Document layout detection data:
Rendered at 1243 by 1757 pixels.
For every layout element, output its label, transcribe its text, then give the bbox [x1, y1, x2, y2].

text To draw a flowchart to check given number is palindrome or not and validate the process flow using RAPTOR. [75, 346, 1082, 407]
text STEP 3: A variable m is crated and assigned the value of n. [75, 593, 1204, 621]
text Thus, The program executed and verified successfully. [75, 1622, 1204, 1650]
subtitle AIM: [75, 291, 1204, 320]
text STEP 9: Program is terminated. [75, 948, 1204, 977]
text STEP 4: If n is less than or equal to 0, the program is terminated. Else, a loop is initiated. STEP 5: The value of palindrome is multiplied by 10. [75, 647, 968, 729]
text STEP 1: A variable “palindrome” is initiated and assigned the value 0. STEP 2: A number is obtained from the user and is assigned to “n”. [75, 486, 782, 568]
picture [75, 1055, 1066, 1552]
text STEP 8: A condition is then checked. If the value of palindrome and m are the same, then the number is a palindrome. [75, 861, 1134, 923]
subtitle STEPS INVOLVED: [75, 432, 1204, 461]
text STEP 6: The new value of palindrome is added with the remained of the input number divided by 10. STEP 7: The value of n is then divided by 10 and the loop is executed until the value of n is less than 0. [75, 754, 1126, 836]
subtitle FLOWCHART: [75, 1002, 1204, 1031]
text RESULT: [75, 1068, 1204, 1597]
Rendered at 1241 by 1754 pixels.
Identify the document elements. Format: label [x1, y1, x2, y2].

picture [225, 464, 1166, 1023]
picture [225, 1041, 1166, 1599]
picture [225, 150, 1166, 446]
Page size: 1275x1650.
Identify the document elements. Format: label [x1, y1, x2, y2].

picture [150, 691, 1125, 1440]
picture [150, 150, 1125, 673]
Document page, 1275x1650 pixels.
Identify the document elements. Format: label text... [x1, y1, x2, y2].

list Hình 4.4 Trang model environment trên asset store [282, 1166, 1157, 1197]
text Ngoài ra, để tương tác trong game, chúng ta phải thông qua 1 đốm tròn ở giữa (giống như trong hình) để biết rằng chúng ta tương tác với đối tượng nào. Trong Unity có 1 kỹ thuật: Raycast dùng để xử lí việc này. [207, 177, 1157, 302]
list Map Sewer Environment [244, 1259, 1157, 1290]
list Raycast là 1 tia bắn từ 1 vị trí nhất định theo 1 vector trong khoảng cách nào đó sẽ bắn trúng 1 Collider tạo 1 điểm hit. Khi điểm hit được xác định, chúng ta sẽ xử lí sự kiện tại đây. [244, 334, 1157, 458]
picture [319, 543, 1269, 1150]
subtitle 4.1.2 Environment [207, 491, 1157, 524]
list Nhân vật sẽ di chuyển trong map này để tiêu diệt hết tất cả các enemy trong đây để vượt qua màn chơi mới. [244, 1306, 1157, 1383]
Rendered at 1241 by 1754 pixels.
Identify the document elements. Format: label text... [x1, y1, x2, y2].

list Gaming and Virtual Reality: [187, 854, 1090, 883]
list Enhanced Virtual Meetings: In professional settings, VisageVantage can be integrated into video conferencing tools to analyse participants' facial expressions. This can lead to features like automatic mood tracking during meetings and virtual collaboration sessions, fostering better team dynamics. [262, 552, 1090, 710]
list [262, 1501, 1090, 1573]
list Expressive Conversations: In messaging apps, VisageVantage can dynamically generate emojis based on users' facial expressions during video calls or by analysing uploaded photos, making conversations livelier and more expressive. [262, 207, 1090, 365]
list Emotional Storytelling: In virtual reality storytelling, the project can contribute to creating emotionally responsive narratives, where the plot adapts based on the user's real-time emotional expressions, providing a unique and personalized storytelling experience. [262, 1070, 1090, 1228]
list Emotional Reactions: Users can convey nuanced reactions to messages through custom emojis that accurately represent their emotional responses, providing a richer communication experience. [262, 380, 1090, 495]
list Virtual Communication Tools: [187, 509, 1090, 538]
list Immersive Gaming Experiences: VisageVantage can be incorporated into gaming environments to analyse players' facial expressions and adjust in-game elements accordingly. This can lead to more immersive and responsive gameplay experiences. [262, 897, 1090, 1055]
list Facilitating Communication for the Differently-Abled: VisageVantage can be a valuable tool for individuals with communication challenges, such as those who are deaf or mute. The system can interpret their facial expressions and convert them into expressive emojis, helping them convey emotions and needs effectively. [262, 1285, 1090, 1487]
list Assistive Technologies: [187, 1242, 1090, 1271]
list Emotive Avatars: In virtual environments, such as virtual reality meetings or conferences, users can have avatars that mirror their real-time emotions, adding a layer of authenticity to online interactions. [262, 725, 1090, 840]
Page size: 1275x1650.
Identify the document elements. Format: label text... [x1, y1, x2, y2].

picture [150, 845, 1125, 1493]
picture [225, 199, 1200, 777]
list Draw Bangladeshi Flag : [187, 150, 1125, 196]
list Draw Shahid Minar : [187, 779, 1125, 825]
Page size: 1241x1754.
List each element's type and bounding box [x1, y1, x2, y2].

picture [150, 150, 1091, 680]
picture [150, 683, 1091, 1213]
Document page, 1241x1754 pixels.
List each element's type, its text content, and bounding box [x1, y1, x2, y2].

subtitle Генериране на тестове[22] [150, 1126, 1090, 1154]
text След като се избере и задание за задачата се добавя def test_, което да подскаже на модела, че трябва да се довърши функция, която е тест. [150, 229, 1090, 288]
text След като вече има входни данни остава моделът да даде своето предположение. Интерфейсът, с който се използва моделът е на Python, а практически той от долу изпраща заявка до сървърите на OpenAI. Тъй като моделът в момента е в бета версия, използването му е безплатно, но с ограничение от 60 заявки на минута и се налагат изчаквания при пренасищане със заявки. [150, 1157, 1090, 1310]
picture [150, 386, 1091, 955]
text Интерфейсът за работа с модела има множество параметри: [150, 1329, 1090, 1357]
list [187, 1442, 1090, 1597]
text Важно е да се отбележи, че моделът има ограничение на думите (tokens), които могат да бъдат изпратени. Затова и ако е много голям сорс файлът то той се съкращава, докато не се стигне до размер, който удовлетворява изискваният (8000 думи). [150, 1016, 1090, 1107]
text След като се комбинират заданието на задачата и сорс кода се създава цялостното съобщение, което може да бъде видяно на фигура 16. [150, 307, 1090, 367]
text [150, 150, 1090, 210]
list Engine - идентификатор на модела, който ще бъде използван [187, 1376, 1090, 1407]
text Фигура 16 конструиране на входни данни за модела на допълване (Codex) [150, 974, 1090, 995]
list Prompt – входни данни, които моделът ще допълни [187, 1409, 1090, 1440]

## What is required
Would you return the entries exactly as they stand?

## Answer to the problem
Rendered at 1243 by 1757 pixels.
For every layout element, output its label, transcribe its text, then give the bbox [x1, y1, x2, y2].

text To draw a flowchart to check given number is palindrome or not and validate the process flow using RAPTOR. [75, 346, 1082, 407]
text STEP 3: A variable m is crated and assigned the value of n. [75, 593, 1204, 621]
text Thus, The program executed and verified successfully. [75, 1622, 1204, 1650]
subtitle AIM: [75, 291, 1204, 320]
text STEP 9: Program is terminated. [75, 948, 1204, 977]
text STEP 4: If n is less than or equal to 0, the program is terminated. Else, a loop is initiated. STEP 5: The value of palindrome is multiplied by 10. [75, 647, 968, 729]
text STEP 1: A variable “palindrome” is initiated and assigned the value 0. STEP 2: A number is obtained from the user and is assigned to “n”. [75, 486, 782, 568]
picture [75, 1055, 1066, 1552]
text STEP 8: A condition is then checked. If the value of palindrome and m are the same, then the number is a palindrome. [75, 861, 1134, 923]
subtitle STEPS INVOLVED: [75, 432, 1204, 461]
text STEP 6: The new value of palindrome is added with the remained of the input number divided by 10. STEP 7: The value of n is then divided by 10 and the loop is executed until the value of n is less than 0. [75, 754, 1126, 836]
subtitle FLOWCHART: [75, 1002, 1204, 1031]
text RESULT: [75, 1068, 1204, 1597]
Rendered at 1241 by 1754 pixels.
Identify the document elements. Format: label [x1, y1, x2, y2].

picture [225, 464, 1166, 1023]
picture [225, 1041, 1166, 1599]
picture [225, 150, 1166, 446]
Page size: 1275x1650.
Identify the document elements. Format: label [x1, y1, x2, y2].

picture [150, 691, 1125, 1440]
picture [150, 150, 1125, 673]
Document page, 1275x1650 pixels.
Identify the document elements. Format: label text... [x1, y1, x2, y2].

list Hình 4.4 Trang model environment trên asset store [282, 1166, 1157, 1197]
text Ngoài ra, để tương tác trong game, chúng ta phải thông qua 1 đốm tròn ở giữa (giống như trong hình) để biết rằng chúng ta tương tác với đối tượng nào. Trong Unity có 1 kỹ thuật: Raycast dùng để xử lí việc này. [207, 177, 1157, 302]
list Map Sewer Environment [244, 1259, 1157, 1290]
list Raycast là 1 tia bắn từ 1 vị trí nhất định theo 1 vector trong khoảng cách nào đó sẽ bắn trúng 1 Collider tạo 1 điểm hit. Khi điểm hit được xác định, chúng ta sẽ xử lí sự kiện tại đây. [244, 334, 1157, 458]
picture [319, 543, 1269, 1150]
subtitle 4.1.2 Environment [207, 491, 1157, 524]
list Nhân vật sẽ di chuyển trong map này để tiêu diệt hết tất cả các enemy trong đây để vượt qua màn chơi mới. [244, 1306, 1157, 1383]
Rendered at 1241 by 1754 pixels.
Identify the document elements. Format: label text... [x1, y1, x2, y2].

list Gaming and Virtual Reality: [187, 854, 1090, 883]
list Enhanced Virtual Meetings: In professional settings, VisageVantage can be integrated into video conferencing tools to analyse participants' facial expressions. This can lead to features like automatic mood tracking during meetings and virtual collaboration sessions, fostering better team dynamics. [262, 552, 1090, 710]
list [262, 1501, 1090, 1573]
list Expressive Conversations: In messaging apps, VisageVantage can dynamically generate emojis based on users' facial expressions during video calls or by analysing uploaded photos, making conversations livelier and more expressive. [262, 207, 1090, 365]
list Emotional Storytelling: In virtual reality storytelling, the project can contribute to creating emotionally responsive narratives, where the plot adapts based on the user's real-time emotional expressions, providing a unique and personalized storytelling experience. [262, 1070, 1090, 1228]
list Emotional Reactions: Users can convey nuanced reactions to messages through custom emojis that accurately represent their emotional responses, providing a richer communication experience. [262, 380, 1090, 495]
list Virtual Communication Tools: [187, 509, 1090, 538]
list Immersive Gaming Experiences: VisageVantage can be incorporated into gaming environments to analyse players' facial expressions and adjust in-game elements accordingly. This can lead to more immersive and responsive gameplay experiences. [262, 897, 1090, 1055]
list Facilitating Communication for the Differently-Abled: VisageVantage can be a valuable tool for individuals with communication challenges, such as those who are deaf or mute. The system can interpret their facial expressions and convert them into expressive emojis, helping them convey emotions and needs effectively. [262, 1285, 1090, 1487]
list Assistive Technologies: [187, 1242, 1090, 1271]
list Emotive Avatars: In virtual environments, such as virtual reality meetings or conferences, users can have avatars that mirror their real-time emotions, adding a layer of authenticity to online interactions. [262, 725, 1090, 840]
Page size: 1275x1650.
Identify the document elements. Format: label text... [x1, y1, x2, y2].

picture [150, 845, 1125, 1493]
picture [225, 199, 1200, 777]
list Draw Bangladeshi Flag : [187, 150, 1125, 196]
list Draw Shahid Minar : [187, 779, 1125, 825]
Page size: 1241x1754.
List each element's type and bounding box [x1, y1, x2, y2].

picture [150, 150, 1091, 680]
picture [150, 683, 1091, 1213]
Document page, 1241x1754 pixels.
List each element's type, its text content, and bounding box [x1, y1, x2, y2].

subtitle Генериране на тестове[22] [150, 1126, 1090, 1154]
text След като се избере и задание за задачата се добавя def test_, което да подскаже на модела, че трябва да се довърши функция, която е тест. [150, 229, 1090, 288]
text След като вече има входни данни остава моделът да даде своето предположение. Интерфейсът, с който се използва моделът е на Python, а практически той от долу изпраща заявка до сървърите на OpenAI. Тъй като моделът в момента е в бета версия, използването му е безплатно, но с ограничение от 60 заявки на минута и се налагат изчаквания при пренасищане със заявки. [150, 1157, 1090, 1310]
picture [150, 386, 1091, 955]
text Интерфейсът за работа с модела има множество параметри: [150, 1329, 1090, 1357]
list [187, 1442, 1090, 1597]
text Важно е да се отбележи, че моделът има ограничение на думите (tokens), които могат да бъдат изпратени. Затова и ако е много голям сорс файлът то той се съкращава, докато не се стигне до размер, който удовлетворява изискваният (8000 думи). [150, 1016, 1090, 1107]
text След като се комбинират заданието на задачата и сорс кода се създава цялостното съобщение, което може да бъде видяно на фигура 16. [150, 307, 1090, 367]
text [150, 150, 1090, 210]
list Engine - идентификатор на модела, който ще бъде използван [187, 1376, 1090, 1407]
text Фигура 16 конструиране на входни данни за модела на допълване (Codex) [150, 974, 1090, 995]
list Prompt – входни данни, които моделът ще допълни [187, 1409, 1090, 1440]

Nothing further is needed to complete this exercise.